I would add the docstring also to this function.

Suggested change

	"""
	regular_tree(k, z)
	Create a regular tree or [perfect z-ary tree](https://en.wikipedia.org/wiki/M-ary_tree#Types_of_m-ary_trees):
	a `k`-level tree where all nodes except the leaves have exactly `z` children.
	For `z = 2` one recovers a binary tree.
	# Examples
	```jldoctest
	julia> regular_tree(4, 3)
	{40, 39} undirected simple Int64 graph
	julia> regular_tree(5, 2) == binary_tree(5)
	true
	```
	"""

[simonschoelly]

It's quite often the case, that the docstrings for multiple methods of a function are only added for a single method - I think that would also be better here, than adding docstrings for both methods of this function.

[dapias]

I just realized that a $k$-ary tree is not the same as a Cayley tree of connectivity $k$ because in a $k$-ary tree, the root has connectivity $k$, and all the nodes excepting those in the leaves have connectivity $k+1$. Look, for instance, at the attached plot, nodes 2,3 and 4 have connectivity four and not three as it would be the case for a Cayley tree

[stecrotti]

Agree!
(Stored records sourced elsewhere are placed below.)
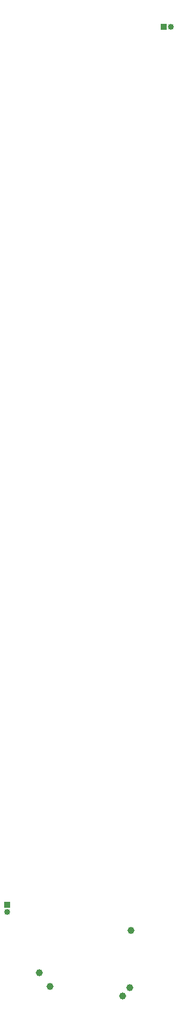
<source format=gbr>
%TF.GenerationSoftware,KiCad,Pcbnew,(5.1.9-0-10_14)*%
%TF.CreationDate,2021-11-23T16:28:05+01:00*%
%TF.ProjectId,leo_headphones,6c656f5f-6865-4616-9470-686f6e65732e,rev?*%
%TF.SameCoordinates,Original*%
%TF.FileFunction,Copper,L2,Bot*%
%TF.FilePolarity,Positive*%
%FSLAX46Y46*%
G04 Gerber Fmt 4.6, Leading zero omitted, Abs format (unit mm)*
G04 Created by KiCad (PCBNEW (5.1.9-0-10_14)) date 2021-11-23 16:28:05*
%MOMM*%
%LPD*%
G01*
G04 APERTURE LIST*
%TA.AperFunction,ComponentPad*%
%ADD10C,1.000000*%
%TD*%
%TA.AperFunction,ComponentPad*%
%ADD11O,0.850000X0.850000*%
%TD*%
%TA.AperFunction,ComponentPad*%
%ADD12R,0.850000X0.850000*%
%TD*%
G04 APERTURE END LIST*
D10*
%TO.P,U1,1*%
%TO.N,Net-(TP1-Pad1)*%
X160434151Y-111238920D03*
%TO.P,U1,2*%
%TO.N,Net-(J2-Pad1)*%
X160284151Y-119388920D03*
%TO.P,U1,3*%
%TO.N,Net-(J2-Pad2)*%
X159284151Y-120588920D03*
%TO.P,U1,5*%
%TO.N,Net-(J1-Pad1)*%
X147384151Y-117238920D03*
%TO.P,U1,4*%
%TO.N,Net-(J1-Pad2)*%
X148934151Y-119238920D03*
%TD*%
D11*
%TO.P,J2,2*%
%TO.N,Net-(J2-Pad2)*%
X166100000Y17053560D03*
D12*
%TO.P,J2,1*%
%TO.N,Net-(J2-Pad1)*%
X165100000Y17053560D03*
%TD*%
D11*
%TO.P,J1,2*%
%TO.N,Net-(J1-Pad2)*%
X142844520Y-108595160D03*
D12*
%TO.P,J1,1*%
%TO.N,Net-(J1-Pad1)*%
X142844520Y-107595160D03*
%TD*%
M02*

</source>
Indeed it was corrected and should be ok in the current version of this PR

[dapias]

Is there a function to create an actual Cayley tree?

[stecrotti]

Not that i know of

[dapias]

I am not an expert, but it seems trivial to be implemented, given the actual code for the tree. After setting up the central node (root), one only needs to demand that each child has $(z-1)$ children instead of $z$

[simonschoelly]

Shouldn't we also check for k >= 0 here?

[simonschoelly]

You already calculate the number of vertices with (BigInt(z)^k - 1) ÷ (z - 1), so we we could just reuse this for n.
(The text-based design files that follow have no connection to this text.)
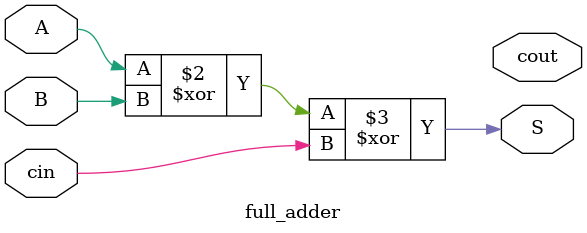
<source format=sv>
module ripple_adder
(
	input  [15:0] A, B,
	input         cin,
	output [15:0] S,
	output        cout
);
    wire [16:0] c; //unsure if I should use logic or wire here
    assign c[0] = cin;
    generate
    
        for (genvar i = 0; i < 16; i = i + 1) begin: rca_16
        full_adder fa(.A(A[i]), .B(B[i]), .cin(c[i]), .S(S[i]), .cout(c[i+1]));
    end
    assign cout = c[16];
    endgenerate
    
endmodule

module full_adder
(
    input logic A, B, cin,
    output logic S, cout
);
    assign S = A ^ B ^ cin;
    assign c = (A & B) | (B & cin) | (A & cin);
endmodule
</source>
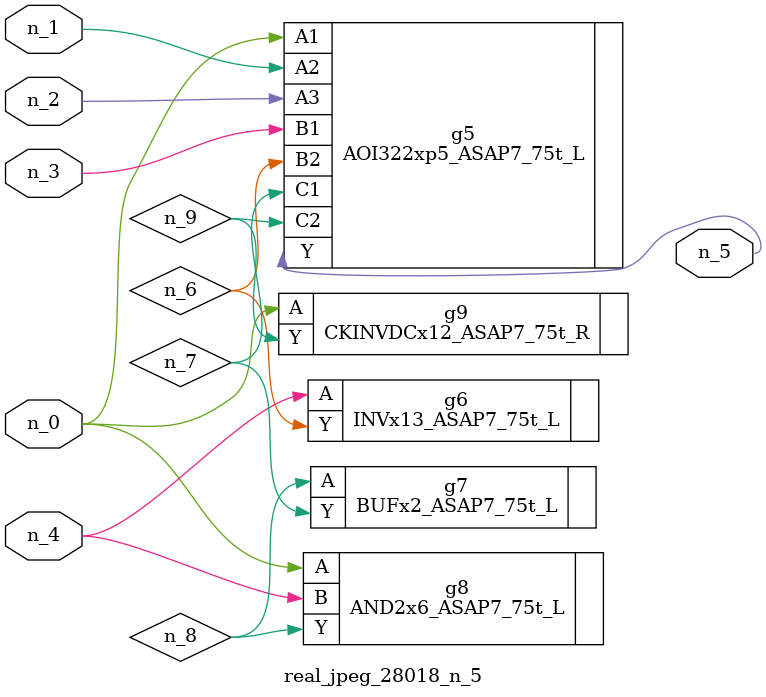
<source format=v>
module real_jpeg_28018_n_5 (n_4, n_0, n_1, n_2, n_3, n_5);

input n_4;
input n_0;
input n_1;
input n_2;
input n_3;

output n_5;

wire n_8;
wire n_6;
wire n_7;
wire n_9;

AOI322xp5_ASAP7_75t_L g5 ( 
.A1(n_0),
.A2(n_1),
.A3(n_2),
.B1(n_3),
.B2(n_6),
.C1(n_7),
.C2(n_9),
.Y(n_5)
);

AND2x6_ASAP7_75t_L g8 ( 
.A(n_0),
.B(n_4),
.Y(n_8)
);

CKINVDCx12_ASAP7_75t_R g9 ( 
.A(n_0),
.Y(n_9)
);

INVx13_ASAP7_75t_L g6 ( 
.A(n_4),
.Y(n_6)
);

BUFx2_ASAP7_75t_L g7 ( 
.A(n_8),
.Y(n_7)
);


endmodule
</source>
With the expression n = T((z^k - 1) / (z - 1)) there are two issues:

• z^k might overflow before converting it to T
• By using the / operator instead of ÷ your intermediate result will be a double

[simonschoelly]

A lot of these overflow issues probably won't happen if we restrict k and z to Int in the function definition.

[stecrotti]

Changed the signature to match the rest of the file as suggested by @aurorarossi, but kept only one docstring.

Fixed potential overflow as suggested by @simonschoelly.

[simonschoelly]

There is this one comment from me, about k >= 0 - not sure if you have seen it, but feel free to ignore that it you think we should not change anything there.

Otherwise looks good for me - I did not check the math, but choose to believe the tests.

[stecrotti]

Sure, i replied under your review comment:

I stuck to what was used in the rest of the file which is that for k<=0 it returns a SimpleGraph(zero(T)). I guess there was a good reason for that? If not it makes total sense to error if k<0.